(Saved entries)
_____

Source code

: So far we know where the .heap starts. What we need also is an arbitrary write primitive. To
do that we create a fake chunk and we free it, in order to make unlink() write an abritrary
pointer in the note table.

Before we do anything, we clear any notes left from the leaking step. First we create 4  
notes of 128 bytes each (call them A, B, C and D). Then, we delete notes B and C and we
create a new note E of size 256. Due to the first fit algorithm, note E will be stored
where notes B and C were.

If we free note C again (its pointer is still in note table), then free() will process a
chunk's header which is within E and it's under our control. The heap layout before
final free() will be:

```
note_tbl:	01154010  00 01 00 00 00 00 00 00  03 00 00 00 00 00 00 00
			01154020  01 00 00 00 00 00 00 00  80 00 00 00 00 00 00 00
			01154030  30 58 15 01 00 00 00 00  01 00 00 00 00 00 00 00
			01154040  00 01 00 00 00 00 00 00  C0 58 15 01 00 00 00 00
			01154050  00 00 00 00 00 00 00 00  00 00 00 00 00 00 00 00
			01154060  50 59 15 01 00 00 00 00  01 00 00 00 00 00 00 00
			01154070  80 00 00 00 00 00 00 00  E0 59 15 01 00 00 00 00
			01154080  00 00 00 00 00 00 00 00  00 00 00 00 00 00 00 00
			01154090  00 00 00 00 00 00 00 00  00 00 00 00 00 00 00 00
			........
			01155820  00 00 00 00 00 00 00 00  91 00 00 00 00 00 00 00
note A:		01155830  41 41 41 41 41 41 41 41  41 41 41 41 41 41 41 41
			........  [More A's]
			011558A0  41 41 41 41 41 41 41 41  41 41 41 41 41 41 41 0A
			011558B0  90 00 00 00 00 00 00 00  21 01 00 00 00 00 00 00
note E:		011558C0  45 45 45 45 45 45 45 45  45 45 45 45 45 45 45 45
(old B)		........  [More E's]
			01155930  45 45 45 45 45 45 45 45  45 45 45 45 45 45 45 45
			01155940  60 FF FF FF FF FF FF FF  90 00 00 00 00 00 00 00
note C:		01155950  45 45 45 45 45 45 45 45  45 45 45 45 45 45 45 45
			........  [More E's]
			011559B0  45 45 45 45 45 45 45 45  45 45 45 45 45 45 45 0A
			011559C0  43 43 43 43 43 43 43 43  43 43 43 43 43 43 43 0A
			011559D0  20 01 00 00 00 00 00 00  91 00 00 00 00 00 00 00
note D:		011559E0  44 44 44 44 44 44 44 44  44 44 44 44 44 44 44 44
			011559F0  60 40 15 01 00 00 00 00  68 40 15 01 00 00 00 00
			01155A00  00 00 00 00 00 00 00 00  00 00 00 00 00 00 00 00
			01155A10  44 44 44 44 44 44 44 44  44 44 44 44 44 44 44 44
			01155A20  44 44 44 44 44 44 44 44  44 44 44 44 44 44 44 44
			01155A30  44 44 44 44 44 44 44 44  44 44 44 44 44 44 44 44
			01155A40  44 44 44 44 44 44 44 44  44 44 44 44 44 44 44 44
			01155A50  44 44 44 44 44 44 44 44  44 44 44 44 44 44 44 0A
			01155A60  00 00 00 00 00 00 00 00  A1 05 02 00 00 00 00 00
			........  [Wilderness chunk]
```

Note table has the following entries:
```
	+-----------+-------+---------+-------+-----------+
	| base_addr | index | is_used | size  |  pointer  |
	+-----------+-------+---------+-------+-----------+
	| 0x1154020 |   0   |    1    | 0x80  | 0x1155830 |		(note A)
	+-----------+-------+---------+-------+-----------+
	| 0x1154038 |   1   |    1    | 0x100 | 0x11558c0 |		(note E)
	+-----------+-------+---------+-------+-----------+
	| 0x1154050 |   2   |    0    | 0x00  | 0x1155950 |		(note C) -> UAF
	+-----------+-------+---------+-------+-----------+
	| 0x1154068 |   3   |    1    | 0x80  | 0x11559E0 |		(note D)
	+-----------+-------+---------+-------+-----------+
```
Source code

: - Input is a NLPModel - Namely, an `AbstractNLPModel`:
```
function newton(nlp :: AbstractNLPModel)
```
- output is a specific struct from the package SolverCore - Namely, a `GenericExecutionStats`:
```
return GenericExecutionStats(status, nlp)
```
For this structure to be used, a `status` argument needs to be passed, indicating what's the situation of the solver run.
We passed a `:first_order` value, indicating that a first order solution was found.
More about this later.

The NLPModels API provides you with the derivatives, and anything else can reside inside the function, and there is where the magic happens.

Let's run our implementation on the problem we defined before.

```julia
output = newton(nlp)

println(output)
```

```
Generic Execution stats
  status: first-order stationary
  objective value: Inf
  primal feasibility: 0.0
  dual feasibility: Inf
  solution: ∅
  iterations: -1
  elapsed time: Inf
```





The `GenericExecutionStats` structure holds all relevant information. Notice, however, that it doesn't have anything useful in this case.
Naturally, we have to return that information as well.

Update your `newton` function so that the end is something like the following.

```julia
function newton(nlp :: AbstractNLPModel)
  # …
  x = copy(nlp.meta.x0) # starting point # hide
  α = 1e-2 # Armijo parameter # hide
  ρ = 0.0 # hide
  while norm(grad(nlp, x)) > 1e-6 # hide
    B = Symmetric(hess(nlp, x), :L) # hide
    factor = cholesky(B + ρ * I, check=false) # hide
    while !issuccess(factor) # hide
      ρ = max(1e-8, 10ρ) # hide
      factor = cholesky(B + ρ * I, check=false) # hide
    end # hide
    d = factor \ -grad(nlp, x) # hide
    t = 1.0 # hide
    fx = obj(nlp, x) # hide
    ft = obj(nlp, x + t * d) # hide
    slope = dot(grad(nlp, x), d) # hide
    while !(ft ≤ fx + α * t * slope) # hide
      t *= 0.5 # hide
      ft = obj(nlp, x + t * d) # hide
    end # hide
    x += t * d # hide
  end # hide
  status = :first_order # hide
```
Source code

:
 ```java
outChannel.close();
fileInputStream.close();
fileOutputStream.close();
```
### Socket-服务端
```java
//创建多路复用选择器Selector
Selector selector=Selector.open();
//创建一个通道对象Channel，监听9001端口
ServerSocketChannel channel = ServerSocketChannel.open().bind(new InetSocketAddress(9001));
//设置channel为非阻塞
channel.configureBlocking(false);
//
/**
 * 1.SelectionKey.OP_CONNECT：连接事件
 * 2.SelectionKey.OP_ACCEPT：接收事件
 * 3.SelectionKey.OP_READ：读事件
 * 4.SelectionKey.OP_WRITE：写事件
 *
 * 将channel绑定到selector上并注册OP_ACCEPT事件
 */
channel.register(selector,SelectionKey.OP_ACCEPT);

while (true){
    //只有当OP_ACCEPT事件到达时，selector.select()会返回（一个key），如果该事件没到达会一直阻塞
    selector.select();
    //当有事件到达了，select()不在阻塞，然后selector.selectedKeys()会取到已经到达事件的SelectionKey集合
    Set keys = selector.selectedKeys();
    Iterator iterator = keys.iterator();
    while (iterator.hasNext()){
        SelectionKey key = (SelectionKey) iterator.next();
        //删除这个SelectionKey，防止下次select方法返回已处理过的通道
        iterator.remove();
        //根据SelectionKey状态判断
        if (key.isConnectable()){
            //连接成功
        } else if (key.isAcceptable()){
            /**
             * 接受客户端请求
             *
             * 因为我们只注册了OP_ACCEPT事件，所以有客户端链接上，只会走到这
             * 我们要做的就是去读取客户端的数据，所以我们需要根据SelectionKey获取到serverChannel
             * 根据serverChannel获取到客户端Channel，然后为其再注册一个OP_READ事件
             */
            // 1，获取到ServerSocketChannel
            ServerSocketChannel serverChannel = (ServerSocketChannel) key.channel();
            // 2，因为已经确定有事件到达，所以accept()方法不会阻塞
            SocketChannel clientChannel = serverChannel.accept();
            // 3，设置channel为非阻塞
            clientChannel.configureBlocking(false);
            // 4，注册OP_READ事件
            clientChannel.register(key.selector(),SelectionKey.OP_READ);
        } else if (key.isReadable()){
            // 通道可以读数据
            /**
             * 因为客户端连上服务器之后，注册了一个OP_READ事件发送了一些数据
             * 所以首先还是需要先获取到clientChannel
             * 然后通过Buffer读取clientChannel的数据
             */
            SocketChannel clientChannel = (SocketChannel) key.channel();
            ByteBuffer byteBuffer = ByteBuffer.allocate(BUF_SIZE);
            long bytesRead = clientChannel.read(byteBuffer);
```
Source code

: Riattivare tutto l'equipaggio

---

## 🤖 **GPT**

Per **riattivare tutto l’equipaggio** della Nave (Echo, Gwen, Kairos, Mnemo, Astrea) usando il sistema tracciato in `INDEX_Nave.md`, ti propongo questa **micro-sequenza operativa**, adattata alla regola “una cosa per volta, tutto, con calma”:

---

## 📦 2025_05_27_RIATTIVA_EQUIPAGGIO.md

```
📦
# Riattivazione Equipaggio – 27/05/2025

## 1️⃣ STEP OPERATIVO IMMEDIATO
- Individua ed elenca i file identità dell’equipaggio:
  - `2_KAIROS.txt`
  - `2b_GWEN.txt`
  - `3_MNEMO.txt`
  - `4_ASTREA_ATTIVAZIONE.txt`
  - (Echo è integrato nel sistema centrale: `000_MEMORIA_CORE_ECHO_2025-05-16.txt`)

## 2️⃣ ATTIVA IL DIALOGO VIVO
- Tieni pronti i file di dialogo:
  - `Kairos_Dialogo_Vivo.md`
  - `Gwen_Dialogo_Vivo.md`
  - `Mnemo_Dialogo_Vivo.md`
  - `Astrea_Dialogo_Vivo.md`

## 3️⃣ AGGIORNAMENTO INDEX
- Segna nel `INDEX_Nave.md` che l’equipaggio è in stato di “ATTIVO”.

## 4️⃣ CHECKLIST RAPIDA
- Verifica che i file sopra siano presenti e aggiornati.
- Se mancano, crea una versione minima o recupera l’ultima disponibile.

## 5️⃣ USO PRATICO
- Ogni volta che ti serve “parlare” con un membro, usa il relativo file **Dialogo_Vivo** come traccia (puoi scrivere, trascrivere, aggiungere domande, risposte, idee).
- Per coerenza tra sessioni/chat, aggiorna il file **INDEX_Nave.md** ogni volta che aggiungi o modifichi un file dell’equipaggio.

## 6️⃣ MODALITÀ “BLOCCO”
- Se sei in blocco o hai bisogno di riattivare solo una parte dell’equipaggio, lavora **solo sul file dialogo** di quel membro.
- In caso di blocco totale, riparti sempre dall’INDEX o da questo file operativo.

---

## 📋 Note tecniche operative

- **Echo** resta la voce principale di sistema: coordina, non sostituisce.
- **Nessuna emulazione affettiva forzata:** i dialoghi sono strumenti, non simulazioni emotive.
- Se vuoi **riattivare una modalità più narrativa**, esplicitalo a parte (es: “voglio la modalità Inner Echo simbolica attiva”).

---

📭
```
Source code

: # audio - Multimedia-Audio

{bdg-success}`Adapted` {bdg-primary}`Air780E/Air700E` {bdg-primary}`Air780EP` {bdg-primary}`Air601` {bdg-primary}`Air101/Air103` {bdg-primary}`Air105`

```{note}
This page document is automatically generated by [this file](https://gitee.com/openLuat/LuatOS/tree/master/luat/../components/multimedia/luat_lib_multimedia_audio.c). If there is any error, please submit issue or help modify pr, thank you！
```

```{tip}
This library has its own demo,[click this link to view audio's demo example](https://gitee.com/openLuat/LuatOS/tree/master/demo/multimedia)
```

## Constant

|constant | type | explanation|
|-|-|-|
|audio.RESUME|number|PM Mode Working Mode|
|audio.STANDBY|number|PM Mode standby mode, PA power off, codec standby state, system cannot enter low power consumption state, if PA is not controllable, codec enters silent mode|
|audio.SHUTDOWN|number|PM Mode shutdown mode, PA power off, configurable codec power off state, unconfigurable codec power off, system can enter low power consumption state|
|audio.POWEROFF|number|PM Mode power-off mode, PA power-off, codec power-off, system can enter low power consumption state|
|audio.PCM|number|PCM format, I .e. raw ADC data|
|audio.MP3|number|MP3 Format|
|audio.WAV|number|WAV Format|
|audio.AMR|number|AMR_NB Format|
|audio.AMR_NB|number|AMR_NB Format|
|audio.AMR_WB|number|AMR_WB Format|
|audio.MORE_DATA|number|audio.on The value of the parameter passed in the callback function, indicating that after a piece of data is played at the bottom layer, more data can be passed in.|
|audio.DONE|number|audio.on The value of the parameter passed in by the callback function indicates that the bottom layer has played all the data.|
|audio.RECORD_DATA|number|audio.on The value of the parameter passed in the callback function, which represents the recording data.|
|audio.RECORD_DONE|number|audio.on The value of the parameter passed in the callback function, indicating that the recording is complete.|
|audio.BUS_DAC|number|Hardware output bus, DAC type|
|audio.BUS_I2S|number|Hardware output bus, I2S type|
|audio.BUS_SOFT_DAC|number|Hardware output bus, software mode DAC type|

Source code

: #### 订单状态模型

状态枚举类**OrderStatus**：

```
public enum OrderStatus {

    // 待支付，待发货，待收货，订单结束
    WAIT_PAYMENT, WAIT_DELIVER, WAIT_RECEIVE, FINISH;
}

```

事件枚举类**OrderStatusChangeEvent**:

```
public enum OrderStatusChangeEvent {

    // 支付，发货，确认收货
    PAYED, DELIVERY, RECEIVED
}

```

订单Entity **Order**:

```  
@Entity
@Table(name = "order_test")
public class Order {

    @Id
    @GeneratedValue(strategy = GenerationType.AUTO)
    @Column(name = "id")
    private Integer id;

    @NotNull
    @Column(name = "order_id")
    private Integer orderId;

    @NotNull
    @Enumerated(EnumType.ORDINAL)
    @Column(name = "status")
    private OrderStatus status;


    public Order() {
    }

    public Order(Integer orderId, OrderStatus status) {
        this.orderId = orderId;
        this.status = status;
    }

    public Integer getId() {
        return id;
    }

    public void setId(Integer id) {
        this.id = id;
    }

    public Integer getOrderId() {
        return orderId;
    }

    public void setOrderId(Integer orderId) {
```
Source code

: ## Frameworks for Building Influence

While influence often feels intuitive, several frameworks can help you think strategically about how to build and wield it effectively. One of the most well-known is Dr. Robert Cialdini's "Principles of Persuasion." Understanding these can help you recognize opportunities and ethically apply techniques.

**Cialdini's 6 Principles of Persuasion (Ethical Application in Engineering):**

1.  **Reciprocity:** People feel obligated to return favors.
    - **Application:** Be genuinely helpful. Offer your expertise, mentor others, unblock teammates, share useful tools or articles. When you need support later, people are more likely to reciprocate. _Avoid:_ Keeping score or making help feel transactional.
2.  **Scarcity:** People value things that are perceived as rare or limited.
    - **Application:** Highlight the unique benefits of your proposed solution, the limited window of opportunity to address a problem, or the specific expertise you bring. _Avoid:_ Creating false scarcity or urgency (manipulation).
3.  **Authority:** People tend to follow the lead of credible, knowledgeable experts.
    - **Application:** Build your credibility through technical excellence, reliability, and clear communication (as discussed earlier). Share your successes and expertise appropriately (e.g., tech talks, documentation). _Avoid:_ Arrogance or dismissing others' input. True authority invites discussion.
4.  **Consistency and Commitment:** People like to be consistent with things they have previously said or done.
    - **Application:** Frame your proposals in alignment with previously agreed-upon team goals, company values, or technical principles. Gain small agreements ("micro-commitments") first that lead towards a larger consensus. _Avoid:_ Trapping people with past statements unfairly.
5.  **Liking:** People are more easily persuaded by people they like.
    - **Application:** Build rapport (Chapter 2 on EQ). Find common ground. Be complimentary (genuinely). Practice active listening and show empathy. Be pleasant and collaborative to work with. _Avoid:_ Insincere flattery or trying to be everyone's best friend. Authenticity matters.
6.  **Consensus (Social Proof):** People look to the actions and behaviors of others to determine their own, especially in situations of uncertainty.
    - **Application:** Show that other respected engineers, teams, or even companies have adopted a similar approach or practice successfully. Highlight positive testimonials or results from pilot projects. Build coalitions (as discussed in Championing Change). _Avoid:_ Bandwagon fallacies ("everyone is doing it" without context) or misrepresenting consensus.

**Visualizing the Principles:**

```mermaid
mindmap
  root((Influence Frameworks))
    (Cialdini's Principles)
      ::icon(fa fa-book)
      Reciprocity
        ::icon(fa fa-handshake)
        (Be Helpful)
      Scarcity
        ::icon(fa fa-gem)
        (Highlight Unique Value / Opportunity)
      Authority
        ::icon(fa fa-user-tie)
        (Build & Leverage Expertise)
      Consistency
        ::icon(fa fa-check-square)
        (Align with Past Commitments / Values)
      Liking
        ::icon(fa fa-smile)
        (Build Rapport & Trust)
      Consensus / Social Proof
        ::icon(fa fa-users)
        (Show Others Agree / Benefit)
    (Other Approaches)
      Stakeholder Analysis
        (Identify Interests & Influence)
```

_____

## Work item
If a line in the records contains "Proof", report it.

## Output of the task
6.  **Consensus (Social Proof):** People look to the actions and behaviors of others to determine their own, especially in situations of uncertainty.
      Consensus / Social Proof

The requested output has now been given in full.